What the task requires
Print nothing beyond the line with "X156669Y111496D01*": every line from the beginning of the data up to it, that line included, and no pictures.

Task material
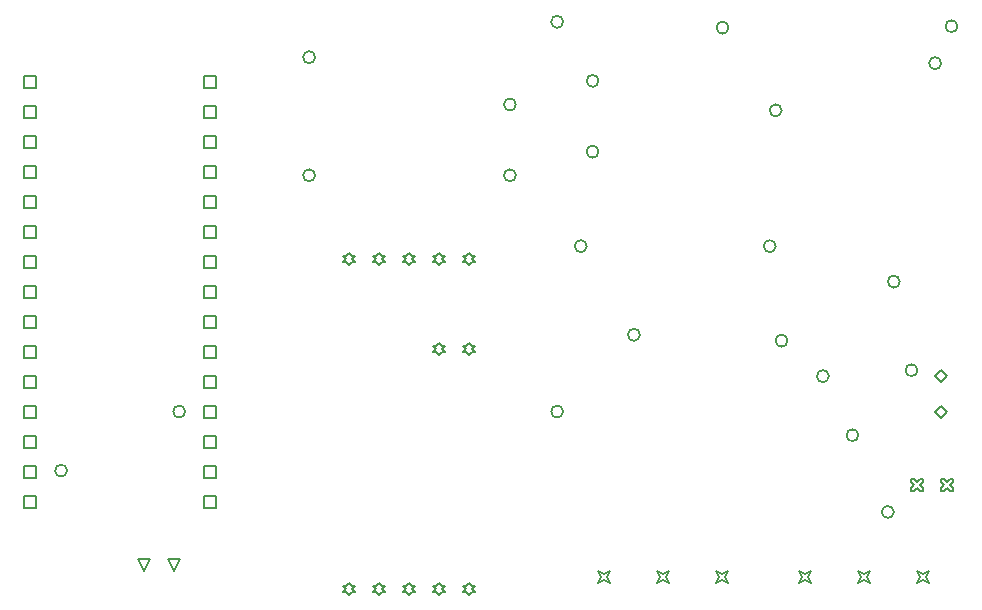
<source format=gbr>
G04*
G04 #@! TF.GenerationSoftware,Altium Limited,Altium Designer,24.6.1 (21)*
G04*
G04 Layer_Color=2752767*
%FSLAX25Y25*%
%MOIN*%
G70*
G04*
G04 #@! TF.SameCoordinates,E7B071F1-E274-4D6C-8170-77C2E5B523DC*
G04*
G04*
G04 #@! TF.FilePolarity,Positive*
G04*
G01*
G75*
%ADD13C,0.00500*%
%ADD75C,0.00667*%
D13*
X312961Y64111D02*
X313961D01*
X314961Y65111D01*
X315961Y64111D01*
X316961D01*
Y65111D01*
X315961Y66111D01*
X316961Y67111D01*
Y68111D01*
X315961D01*
X314961Y67111D01*
X313961Y68111D01*
X312961D01*
Y67111D01*
X313961Y66111D01*
X312961Y65111D01*
Y64111D01*
X302961D02*
X303961D01*
X304961Y65111D01*
X305961Y64111D01*
X306961D01*
Y65111D01*
X305961Y66111D01*
X306961Y67111D01*
Y68111D01*
X305961D01*
X304961Y67111D01*
X303961Y68111D01*
X302961D01*
Y67111D01*
X303961Y66111D01*
X302961Y65111D01*
Y64111D01*
X155669Y109496D02*
X156669Y110496D01*
X157669D01*
X156669Y111496D01*
X157669Y112496D01*
X156669D01*
X155669Y113496D01*
X154669Y112496D01*
X153669D01*
X154669Y111496D01*
X153669Y110496D01*
X154669D01*
X155669Y109496D01*
X145669D02*
X146669Y110496D01*
X147669D01*
X146669Y111496D01*
X147669Y112496D01*
X146669D01*
X145669Y113496D01*
X144669Y112496D01*
X143669D01*
X144669Y111496D01*
X143669Y110496D01*
X144669D01*
X145669Y109496D01*
X155669Y139496D02*
X156669Y140496D01*
X157669D01*
X156669Y141496D01*
X157669Y142496D01*
X156669D01*
X155669Y143496D01*
X154669Y142496D01*
X153669D01*
X154669Y141496D01*
X153669Y140496D01*
X154669D01*
X155669Y139496D01*
X145669D02*
X146669Y140496D01*
X147669D01*
X146669Y141496D01*
X147669Y142496D01*
X146669D01*
X145669Y143496D01*
X144669Y142496D01*
X143669D01*
X144669Y141496D01*
X143669Y140496D01*
X144669D01*
X145669Y139496D01*
X135669D02*
X136669Y140496D01*
X137669D01*
X136669Y141496D01*
X137669Y142496D01*
X136669D01*
X135669Y143496D01*
X134669Y142496D01*
X133669D01*
X134669Y141496D01*
X133669Y140496D01*
X134669D01*
X135669Y139496D01*
X125669D02*
X126669Y140496D01*
X127669D01*
X126669Y141496D01*
X127669Y142496D01*
X126669D01*
X125669Y143496D01*
X124669Y142496D01*
X123669D01*
X124669Y141496D01*
X123669Y140496D01*
X124669D01*
X125669Y139496D01*
X115669D02*
X116669Y140496D01*
X117669D01*
X116669Y141496D01*
X117669Y142496D01*
X116669D01*
X115669Y143496D01*
X114669Y142496D01*
X113669D01*
X114669Y141496D01*
X113669Y140496D01*
X114669D01*
X115669Y139496D01*
Y29496D02*
X116669Y30496D01*
X117669D01*
X116669Y31496D01*
X117669Y32496D01*
X116669D01*
X115669Y33496D01*
X114669Y32496D01*
X113669D01*
X114669Y31496D01*
X113669Y30496D01*
X114669D01*
X115669Y29496D01*
X125669D02*
X126669Y30496D01*
X127669D01*
X126669Y31496D01*
X127669Y32496D01*
X126669D01*
X125669Y33496D01*
X124669Y32496D01*
X123669D01*
X124669Y31496D01*
X123669Y30496D01*
X124669D01*
X125669Y29496D01*
X135669D02*
X136669Y30496D01*
X137669D01*
X136669Y31496D01*
X137669Y32496D01*
X136669D01*
X135669Y33496D01*
X134669Y32496D01*
X133669D01*
X134669Y31496D01*
X133669Y30496D01*
X134669D01*
X135669Y29496D01*
X145669D02*
X146669Y30496D01*
X147669D01*
X146669Y31496D01*
X147669Y32496D01*
X146669D01*
X145669Y33496D01*
X144669Y32496D01*
X143669D01*
X144669Y31496D01*
X143669Y30496D01*
X144669D01*
X145669Y29496D01*
X155669D02*
X156669Y30496D01*
X157669D01*
X156669Y31496D01*
X157669Y32496D01*
X156669D01*
X155669Y33496D01*
X154669Y32496D01*
X153669D01*
X154669Y31496D01*
X153669Y30496D01*
X154669D01*
X155669Y29496D01*
X305087Y33433D02*
X306087Y35433D01*
X305087Y37433D01*
X307087Y36433D01*
X309087Y37433D01*
X308087Y35433D01*
X309087Y33433D01*
X307087Y34433D01*
X305087Y33433D01*
X265717D02*
X266717Y35433D01*
X265717Y37433D01*
X267717Y36433D01*
X269717Y37433D01*
X268717Y35433D01*
X269717Y33433D01*
X267717Y34433D01*
X265717Y33433D01*
X285402D02*
X286402Y35433D01*
X285402Y37433D01*
X287402Y36433D01*
X289402Y37433D01*
X288402Y35433D01*
X289402Y33433D01*
X287402Y34433D01*
X285402Y33433D01*
X238157D02*
X239157Y35433D01*
X238157Y37433D01*
X240157Y36433D01*
X242157Y37433D01*
X241157Y35433D01*
X242157Y33433D01*
X240157Y34433D01*
X238157Y33433D01*
X198787D02*
X199787Y35433D01*
X198787Y37433D01*
X200787Y36433D01*
X202787Y37433D01*
X201787Y35433D01*
X202787Y33433D01*
X200787Y34433D01*
X198787Y33433D01*
X218472D02*
X219472Y35433D01*
X218472Y37433D01*
X220472Y36433D01*
X222472Y37433D01*
X221472Y35433D01*
X222472Y33433D01*
X220472Y34433D01*
X218472Y33433D01*
X310992Y90551D02*
X312992Y92551D01*
X314992Y90551D01*
X312992Y88551D01*
X310992Y90551D01*
Y102362D02*
X312992Y104362D01*
X314992Y102362D01*
X312992Y100362D01*
X310992Y102362D01*
X57244Y37370D02*
X55244Y41370D01*
X59244D01*
X57244Y37370D01*
X47244D02*
X45244Y41370D01*
X49244D01*
X47244Y37370D01*
X7370Y58292D02*
Y62292D01*
X11370D01*
Y58292D01*
X7370D01*
Y68292D02*
Y72292D01*
X11370D01*
Y68292D01*
X7370D01*
Y78292D02*
Y82292D01*
X11370D01*
Y78292D01*
X7370D01*
Y88292D02*
Y92292D01*
X11370D01*
Y88292D01*
X7370D01*
Y98292D02*
Y102292D01*
X11370D01*
Y98292D01*
X7370D01*
Y108292D02*
Y112292D01*
X11370D01*
Y108292D01*
X7370D01*
Y118292D02*
Y122292D01*
X11370D01*
Y118292D01*
X7370D01*
Y128292D02*
Y132292D01*
X11370D01*
Y128292D01*
X7370D01*
Y138292D02*
Y142292D01*
X11370D01*
Y138292D01*
X7370D01*
Y148292D02*
Y152292D01*
X11370D01*
Y148292D01*
X7370D01*
Y158292D02*
Y162292D01*
X11370D01*
Y158292D01*
X7370D01*
Y168292D02*
Y172292D01*
X11370D01*
Y168292D01*
X7370D01*
Y178292D02*
Y182292D01*
X11370D01*
Y178292D01*
X7370D01*
Y188292D02*
Y192292D01*
X11370D01*
Y188292D01*
X7370D01*
Y198292D02*
Y202292D01*
X11370D01*
Y198292D01*
X7370D01*
X67370D02*
Y202292D01*
X71370D01*
Y198292D01*
X67370D01*
Y188292D02*
Y192292D01*
X71370D01*
Y188292D01*
X67370D01*
Y178292D02*
Y182292D01*
X71370D01*
Y178292D01*
X67370D01*
Y168292D02*
Y172292D01*
X71370D01*
Y168292D01*
X67370D01*
Y158292D02*
Y162292D01*
X71370D01*
Y158292D01*
X67370D01*
Y148292D02*
Y152292D01*
X71370D01*
Y148292D01*
X67370D01*
Y138292D02*
Y142292D01*
X71370D01*
Y138292D01*
X67370D01*
Y128292D02*
Y132292D01*
X71370D01*
Y128292D01*
X67370D01*
Y118292D02*
Y122292D01*
X71370D01*
Y118292D01*
X67370D01*
Y108292D02*
Y112292D01*
X71370D01*
Y108292D01*
X67370D01*
Y98292D02*
Y102292D01*
X71370D01*
Y98292D01*
X67370D01*
Y88292D02*
Y92292D01*
X71370D01*
Y88292D01*
X67370D01*
Y78292D02*
Y82292D01*
X71370D01*
Y78292D01*
X67370D01*
Y68292D02*
Y72292D01*
X71370D01*
Y68292D01*
X67370D01*
Y58292D02*
Y62292D01*
X71370D01*
Y58292D01*
X67370D01*
D75*
X198850Y200787D02*
G03*
X198850Y200787I-2000J0D01*
G01*
Y177165D02*
G03*
X198850Y177165I-2000J0D01*
G01*
X194913Y145669D02*
G03*
X194913Y145669I-2000J0D01*
G01*
X242158Y218504D02*
G03*
X242158Y218504I-2000J0D01*
G01*
X318482Y219004D02*
G03*
X318482Y219004I-2000J0D01*
G01*
X313024Y206693D02*
G03*
X313024Y206693I-2000J0D01*
G01*
X261842Y114173D02*
G03*
X261842Y114173I-2000J0D01*
G01*
X297276Y57087D02*
G03*
X297276Y57087I-2000J0D01*
G01*
X305150Y104331D02*
G03*
X305150Y104331I-2000J0D01*
G01*
X299244Y133858D02*
G03*
X299244Y133858I-2000J0D01*
G01*
X212630Y116142D02*
G03*
X212630Y116142I-2000J0D01*
G01*
X275622Y102362D02*
G03*
X275622Y102362I-2000J0D01*
G01*
X187039Y90551D02*
G03*
X187039Y90551I-2000J0D01*
G01*
X259874Y190945D02*
G03*
X259874Y190945I-2000J0D01*
G01*
X285465Y82677D02*
G03*
X285465Y82677I-2000J0D01*
G01*
X257906Y145669D02*
G03*
X257906Y145669I-2000J0D01*
G01*
X171291Y192913D02*
G03*
X171291Y192913I-2000J0D01*
G01*
X61055Y90551D02*
G03*
X61055Y90551I-2000J0D01*
G01*
X21685Y70866D02*
G03*
X21685Y70866I-2000J0D01*
G01*
X104362Y169291D02*
G03*
X104362Y169291I-2000J0D01*
G01*
Y208661D02*
G03*
X104362Y208661I-2000J0D01*
G01*
X187039Y220472D02*
G03*
X187039Y220472I-2000J0D01*
G01*
X171291Y169291D02*
G03*
X171291Y169291I-2000J0D01*
G01*
M02*

</source>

Solution to the problem
<source format=gbr>
G04*
G04 #@! TF.GenerationSoftware,Altium Limited,Altium Designer,24.6.1 (21)*
G04*
G04 Layer_Color=2752767*
%FSLAX25Y25*%
%MOIN*%
G70*
G04*
G04 #@! TF.SameCoordinates,E7B071F1-E274-4D6C-8170-77C2E5B523DC*
G04*
G04*
G04 #@! TF.FilePolarity,Positive*
G04*
G01*
G75*
%ADD13C,0.00500*%
%ADD75C,0.00667*%
D13*
X312961Y64111D02*
X313961D01*
X314961Y65111D01*
X315961Y64111D01*
X316961D01*
Y65111D01*
X315961Y66111D01*
X316961Y67111D01*
Y68111D01*
X315961D01*
X314961Y67111D01*
X313961Y68111D01*
X312961D01*
Y67111D01*
X313961Y66111D01*
X312961Y65111D01*
Y64111D01*
X302961D02*
X303961D01*
X304961Y65111D01*
X305961Y64111D01*
X306961D01*
Y65111D01*
X305961Y66111D01*
X306961Y67111D01*
Y68111D01*
X305961D01*
X304961Y67111D01*
X303961Y68111D01*
X302961D01*
Y67111D01*
X303961Y66111D01*
X302961Y65111D01*
Y64111D01*
X155669Y109496D02*
X156669Y110496D01*
X157669D01*
X156669Y111496D01*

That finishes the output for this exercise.